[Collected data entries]
▽
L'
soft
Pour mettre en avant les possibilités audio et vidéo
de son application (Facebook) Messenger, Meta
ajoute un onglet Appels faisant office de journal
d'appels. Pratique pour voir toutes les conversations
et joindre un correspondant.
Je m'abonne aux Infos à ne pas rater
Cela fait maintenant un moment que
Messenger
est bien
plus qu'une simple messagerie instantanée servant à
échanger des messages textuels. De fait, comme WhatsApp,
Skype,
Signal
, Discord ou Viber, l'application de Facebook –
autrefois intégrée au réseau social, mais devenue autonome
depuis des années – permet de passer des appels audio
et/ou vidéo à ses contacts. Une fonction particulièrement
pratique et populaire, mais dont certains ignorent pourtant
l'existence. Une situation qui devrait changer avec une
△
=== WORK INSTRUCTION ===
The answer must hold exactly the lines of the entries above, from the first line through the line that contains "et joindre un correspondant.", and no others.

=== ANSWER SPACE ===
L'
soft
Pour mettre en avant les possibilités audio et vidéo
de son application (Facebook) Messenger, Meta
ajoute un onglet Appels faisant office de journal
d'appels. Pratique pour voir toutes les conversations
et joindre un correspondant.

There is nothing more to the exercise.